И все из-за Александры, это она хвост петуху выщипала. Я видела, как она гусей купает: схватит за шею и окунает в пруд, поэтому гуси шипят на Александру, долго обиду помнят. Вот так мы и живем в нашем зверинце.
До встречи в родных краях…
По дороге, что ведет к Васильевскому кладбищу, бредет одинокая женщина. В руках у нее верба. Не та, что весной распускает мохнатые желтые цветы. Такую вербу делают в Литве из сухоцвета, по случаю Прощеного Воскресения. Губы ее бормочут: «Прости… Прости за все и за судьбу нашу нескладную, и за «не джентльмена»… Подвозил Виктор как-то ее огуречные банки с дачи. Надо было поднять на четвертый этаж. На втором задержался и молча передал банки, чтобы донесла до квартиры. Мелькнуло у нее тогда в голове: «Не джентльмен!»
Молчаливая болезнь стенокардия у Виктора оказалась…
Признание в любви
Эта маленькая история случилась в Вильнюсе, в том районе, где много частных домов. В одном из них проживала, да и сейчас проживает сестра моего мужа – Бируте. Есть у нее два сына. Младшему Йонукасу было тогда года четыре и он, казалось, не знал человеческой речи – все с ним изъяснялись с помощью тумаков. Йонасу – затрещина, он тебе – две. Вот так и жили – не дружили.
Со старшим всё было нормально, обыкновенные мальчишеские повадки и интересы. И на риторический вопрос: откуда взялся такой Йонукас, одна природа могла дать ответ.
Бируте, человек творческий, вязала много красивых вещей, пекла очень красивые торты, которые невыносимо жалко было есть, и не очень была озабочена воспитанием сына.
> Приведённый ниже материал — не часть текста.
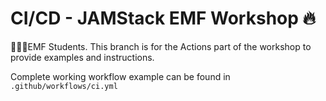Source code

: # CI/CD - JAMStack EMF Workshop 🔥

👨🏻‍💻EMF Students. This branch is for the Actions part of the workshop to provide examples and instructions.

Complete working workflow example can be found in `.github/workflows/ci.yml`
Мы жили в Каунасе и часто приезжали к родителям моего мужа в Вильнюс и заодно посещали сестру. Я тогда была в положении, уже где-то на восьмом месяце. И вот, представляете картину: такой пончик (точнее «пончище» – я еще тогда носила пончо) и маленький Йонукас играют в прятки в саду. Или, приспособив стенку дома под игру в «козлы», большая и «круглая» тетя с маленьким мальчиком прыгают через мяч. Почему Йонас перестал драться, никто не мог понять да и я тоже.